Informationslecks unterwegs stopfen - JAXenter
E-Mail-Verkehr und Datenübertragung auf mobile Geräte sicherer machen

Informationslecks unterwegs stopfen

Frank Bickerle, Sales Director Central Europe, Workshare

Jeder hat schon davon gehört: Jemand ist unterwegs und in Eile und vergisst seinen Laptop oder USB-Stick mit vielen wichtigen Daten in der Bahn oder im Flugzeug. Jeder Finder könnte die vertraulichen Informationen nun ungehindert öffnen und kritische Unternehmensdaten einsehen. Mobile Geräte sind zwar in vielerlei Hinsicht eine große Erleichterung im täglichen Arbeitsleben, allerdings bergen sie auch bisher ungekannte Risiken für Kommunikationsprozesse.

* Gegebene Einträge *
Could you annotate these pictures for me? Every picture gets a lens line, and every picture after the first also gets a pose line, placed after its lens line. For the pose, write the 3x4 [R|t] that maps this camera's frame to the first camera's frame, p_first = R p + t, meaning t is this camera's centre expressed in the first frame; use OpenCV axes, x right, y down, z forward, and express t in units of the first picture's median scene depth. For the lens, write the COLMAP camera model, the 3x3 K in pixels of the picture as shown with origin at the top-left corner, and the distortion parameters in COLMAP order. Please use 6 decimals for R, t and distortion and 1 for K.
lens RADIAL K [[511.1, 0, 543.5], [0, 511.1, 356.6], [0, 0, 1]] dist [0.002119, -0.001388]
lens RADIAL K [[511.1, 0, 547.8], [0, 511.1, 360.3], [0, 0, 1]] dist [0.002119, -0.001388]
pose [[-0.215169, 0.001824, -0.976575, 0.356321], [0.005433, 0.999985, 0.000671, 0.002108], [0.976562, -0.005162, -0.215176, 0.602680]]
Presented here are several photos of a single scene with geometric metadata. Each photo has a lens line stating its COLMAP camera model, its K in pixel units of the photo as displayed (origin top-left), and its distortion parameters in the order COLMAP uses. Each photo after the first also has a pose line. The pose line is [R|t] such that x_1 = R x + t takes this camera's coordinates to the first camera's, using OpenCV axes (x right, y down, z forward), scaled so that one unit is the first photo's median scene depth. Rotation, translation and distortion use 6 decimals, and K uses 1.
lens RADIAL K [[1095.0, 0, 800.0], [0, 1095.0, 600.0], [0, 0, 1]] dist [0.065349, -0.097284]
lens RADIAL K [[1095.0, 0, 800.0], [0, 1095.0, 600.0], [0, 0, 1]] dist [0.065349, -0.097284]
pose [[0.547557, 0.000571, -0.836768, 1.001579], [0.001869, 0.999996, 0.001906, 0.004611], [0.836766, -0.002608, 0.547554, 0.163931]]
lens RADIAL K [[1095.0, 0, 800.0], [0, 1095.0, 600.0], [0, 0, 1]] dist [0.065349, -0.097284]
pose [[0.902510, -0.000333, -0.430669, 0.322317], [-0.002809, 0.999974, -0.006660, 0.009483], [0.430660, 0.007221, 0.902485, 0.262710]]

* Aufgabe *
Schreiben Sie den Textauszug über Informationslecks bei mobilen Geräten im Anschluss an seinen letzten Satz weiter.

* Lösung *
Die Versendung von E-Mails bringt vergleichbare Gefahren mit sich. Das bestätigen auch die Anwender selbst. Denn eine Studie des Marktforschungsinstituts Loudhouse im Auftrag von Workshare hat ergeben, dass 70 Prozent der Befragten besorgt über die negativen Folgen sind, die durch Verletzungen der Informationssicherheit in ihrem Unternehmen entstehen. Dabei gaben 74 Prozent der Verantwortlichen an, dass E-Mails die größten Informationslecks seien, dicht gefolgt von USB-Sticks und anderen mobilen Geräten.
Die Umfrage macht deutlich, dass die digitale Kommunikation Unternehmen vor ganz neue Herausforderungen stellt. Denn traditionelle Sicherheitslösungen sind auf die neuen Bedrohungen nicht umfassend vorbereitet. Sie schützen entweder nur gegen externe Bedrohungen wie Hacker oder Viren oder sie bieten einseitigen Schutz beispielsweise durch Zugriffskontrolle über Passwörter. Doch diese Insellösungen reichen längst nicht mehr aus, um die vielfältigen Risiken abzuwehren und gleichzeitig zu gewährleisten, dass jeder Anwender auch an seine rechtmäßigen Daten kommt.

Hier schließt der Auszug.